- Нет, - сразу же сказал Рыжелап, когда перед его лапами на слегка влажную землю упал сверток трав. – Даже не мечтай. Я лучше барсучье дерьмо сожру, чем эту кислятину. Даже не проси меня, Шип!
Возможно, Рыжелап был бы рад, если б его немного поупрашивали, но Шиповник не стал уделять Рыжу больше внимания, чем остальным. Когда утром неимоверно сонный Рыжелап отправился со всеми в “грандиозный поход за зипунами”, сверток с травами так и остался лежать в палате оруженосцев где-то под хвостом у Туча.
Хоть Рыжелап и не любил ранние подъёмы, он откровенно наслаждался своей внезапно возросшей популярностью (прощайте, прощайте… мам, хватит меня вылизывать! ...Должно быть, я уже не вернусь… положу голову за правду и племя… помните меня, киски! Крик, не заводи себе нового оруженосца, а то я нашлю какой-нибудь лягушачий дождь!) и обществом воителей. Ну, конечно, Запруда и Ветрогон – без луны посвящены только, однако это ничего особо не меняло. Он, Рыжелап, был единственным оруженосцем, которого взяли в отряд. Не Тучелап, не Сквор, не Кусака, не Туманная, а он, Рыжелап, Великий Воин и Спаситель Всего Леса, оказался достоин возглавить их отряд. Ну, не возглавить, но... помогать.
Рыжелап сам упрашивал бабушку пустить его в патруль. Он считал, что экспедиции к дальним участкам реки – куда более веселое приключение, нежели патруль никому не нужной границы или там откапывание мышей в грязном таявшем снегу. Поэтому Рыжелап был полон сил и энтузиазма и, конечно же, всю дорогу не прекращал “поддерживать светскую беседу”:
- Шип, ты уже в курсе, что Буран натворил в детской? Крик тебе рассказала? Да он всю пещерку разнёс, чуть котят не передавил! Ива, бедняжка, разрыдалась, котята – в плач, Зверобой захныкал: “Что мне делать, я же так боюсь Бурана?”! Хорошо, что я там был – я Бурану раз-раз по щщам, Крик Журавля мне помогала, а потом котят – хвать, буквально из-под лап воина вытащил, убрал с дороги, так потом еще и полночи их успокаивал. Так и было, ей-богу.

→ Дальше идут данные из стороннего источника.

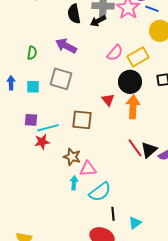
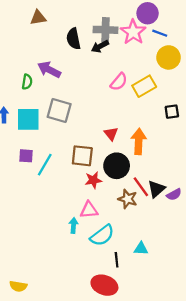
purple arrow: (66, 46) -> (49, 70), moved
black circle: (130, 82) -> (117, 166), moved
cyan square: (33, 87) -> (28, 119), size x1.6
cyan line: (48, 128) -> (45, 165), turned -45
red star: (42, 142) -> (93, 180), moved
brown star: (72, 157) -> (128, 199), moved
cyan triangle: (135, 223) -> (141, 249), moved, turned 40

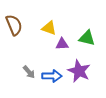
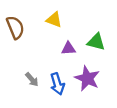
yellow triangle: (49, 28) -> (54, 20), moved
blue arrow: (52, 76) -> (57, 84), turned 72

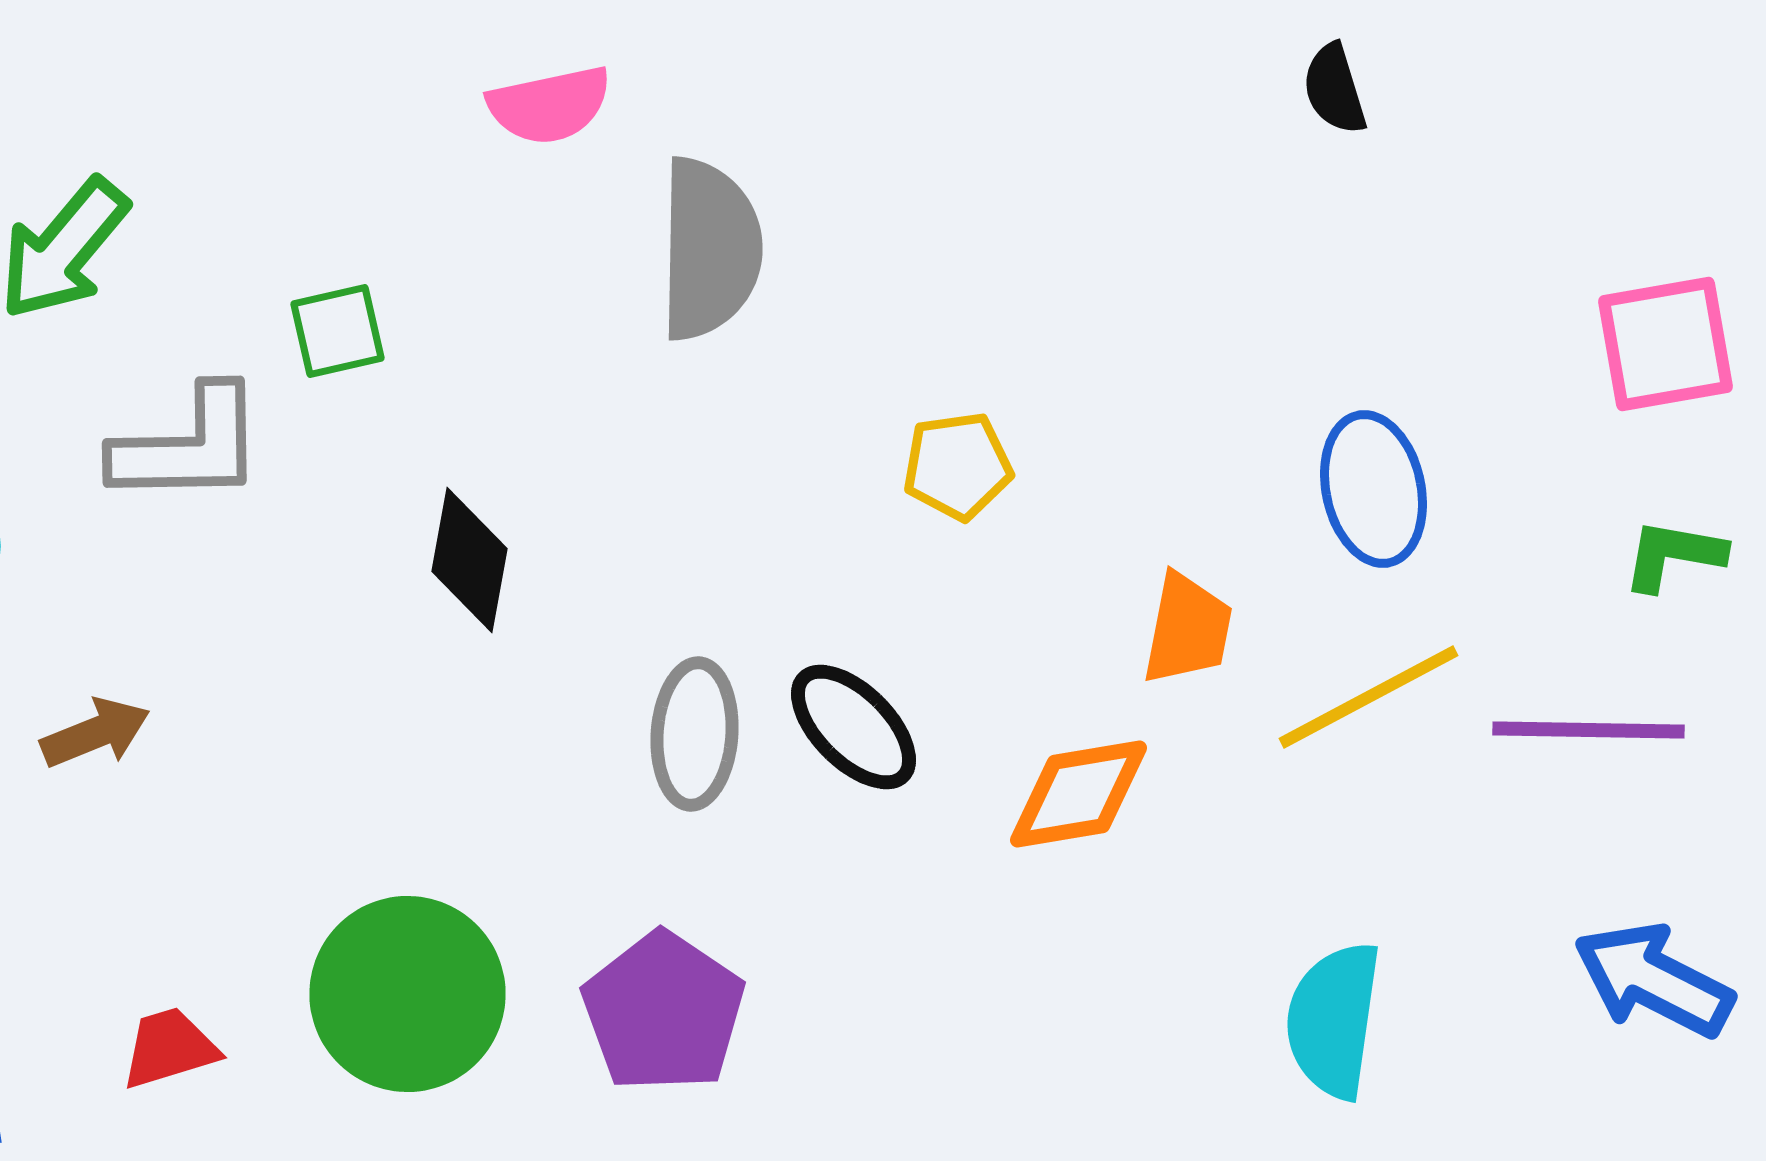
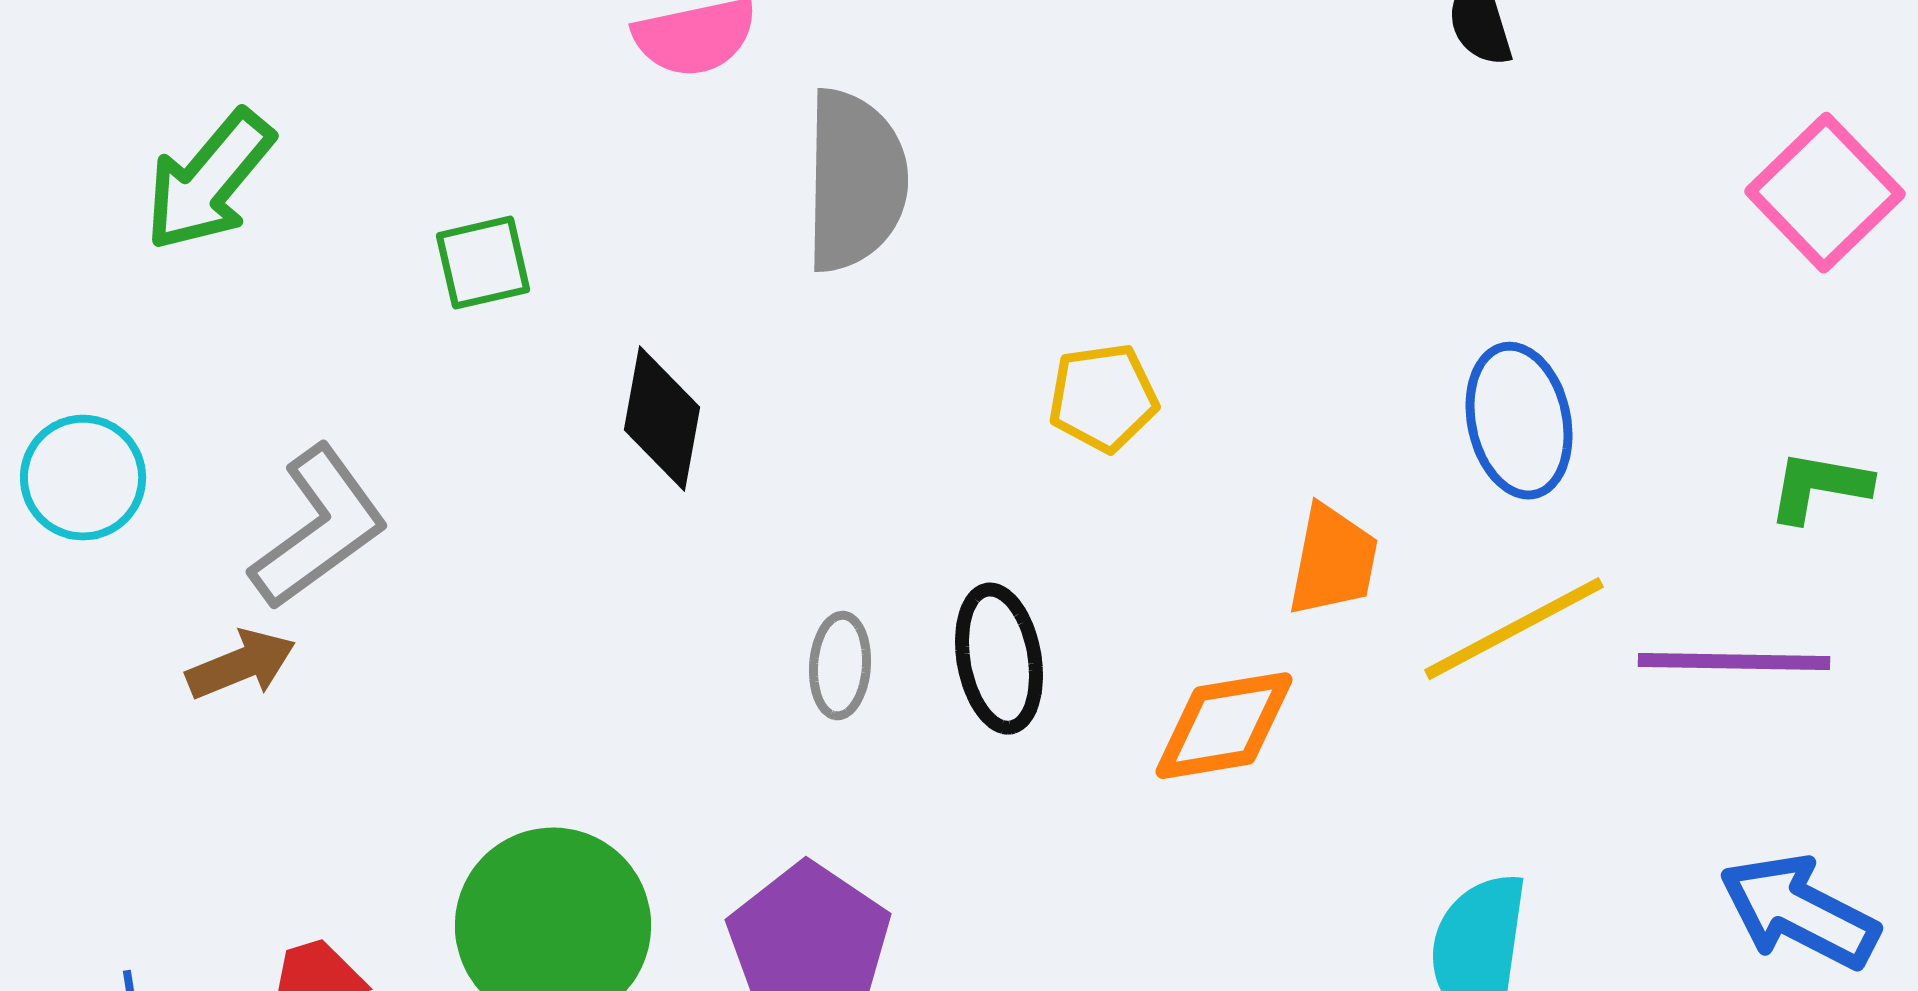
pink square: (1666, 344) -> (1825, 193), moved, turned -34
gray L-shape: (188, 446) -> (319, 528), moved, turned -35
black diamond: (470, 560) -> (662, 419), moved
black ellipse: (854, 727) -> (999, 659), turned 35
gray ellipse: (694, 734) -> (840, 666), size x0.7

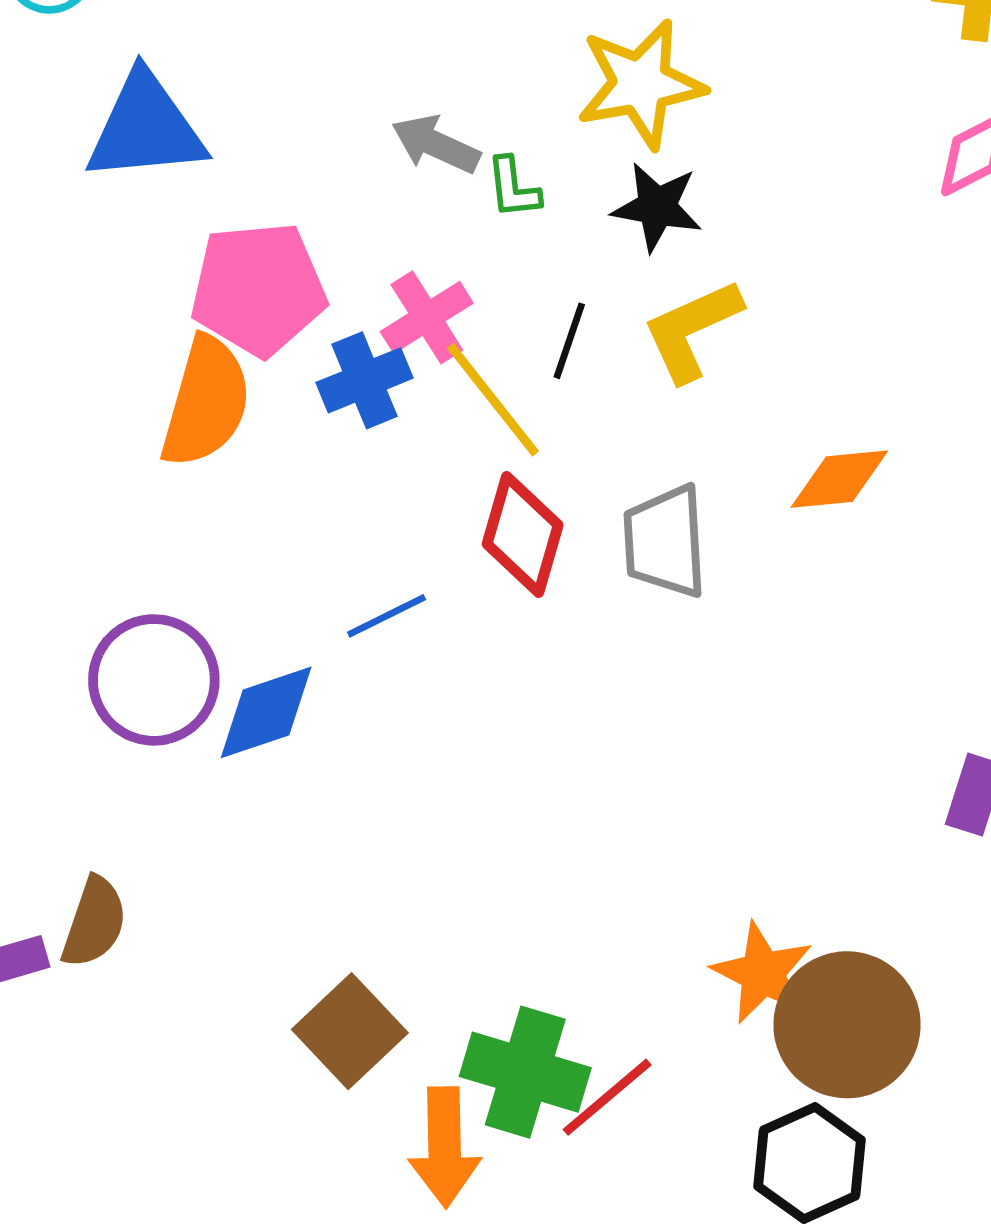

Я не понимаю, почему ты к ним не заходишь? Я и то чаще в детской бываю, хотя даже не смогу выговорить, какими родственниками они мне приходятся. А, ты не хочешь об этом говорить? Ну ладно…
Молчание длилось недолго.
- А что, разве река не каждый год себя так ведет? Ну, всё равно весна потрясающая. Прелестная. Пора очарования, не меньше. Эй, Пруд! – Рыжелап, шедший сбоку, обогнал отряд и вклинился в его середину, оказавшись таким образом рядом с крапчатой воительницей. – Как дела? – невинно спросил он, прижимаясь к пушистому боку Запруды и щекоча её коричневыми усами. – Ну что, это наше первое совместное задание, кажется? Я не понимаю, почему меня никогда не ставили с тобой в один патруль. С этим… - взмах кисточки хвоста в сторону Ветрогона, - сколько угодно, а тебя…
И так всю дорогу. Бла-бла-бла. Рыжелап верил, что помогает разрядить обстановку и создаёт дух команды.
- И вот, значит, мы с братом в Темнолесье, передо мной этот призрак, и я как гаркну на него: “Проваливай, нежить!.. Твоё место в норе барсучьей!” – и он убежал, вопя и теряя на ходу обрывки своего… призрачного духа, или как это называется. – Рыжелап не стал говорить, что и они с Тучем бежали, словно им хвост подпалили.
- Как думаете, я найду там какие-нибудь редкие перья? Ой, хотелось бы… может, там журавли свили огромное-огромное гнездо на реке? Да нет, я знаю, что они вьют гнезда на деревьях, но ПОЧЕМУ БЫ И НЕТ… - с пеной у рта спорил Рыж. Кажется, присутствие милой кошечки Запруды (в тысячу раз более симпатичной, чем та же Туманная или Змееглазая) заставляло его тараторить со скоростью в три раза более бешеной, чем обычно – если такое вообще было возможно. В любом случае, пасть он закрывал, только чтоб язык не пересох.
И, само собой, когда пёстрая воительница задала свой вопрос – Рыжелап был первым, кто ответил:
- Милочка моя, я уверен, как в собственных усах – это журавли. Или какие-то еще птицы. Однозначно. Тут даже и вопросов быть не может. – На самом деле Рыж вовсе не был уверен, журавли это или какой-то сдвиг гор, но ему очень хотелось выдвинуть хоть одну нормальную теорию.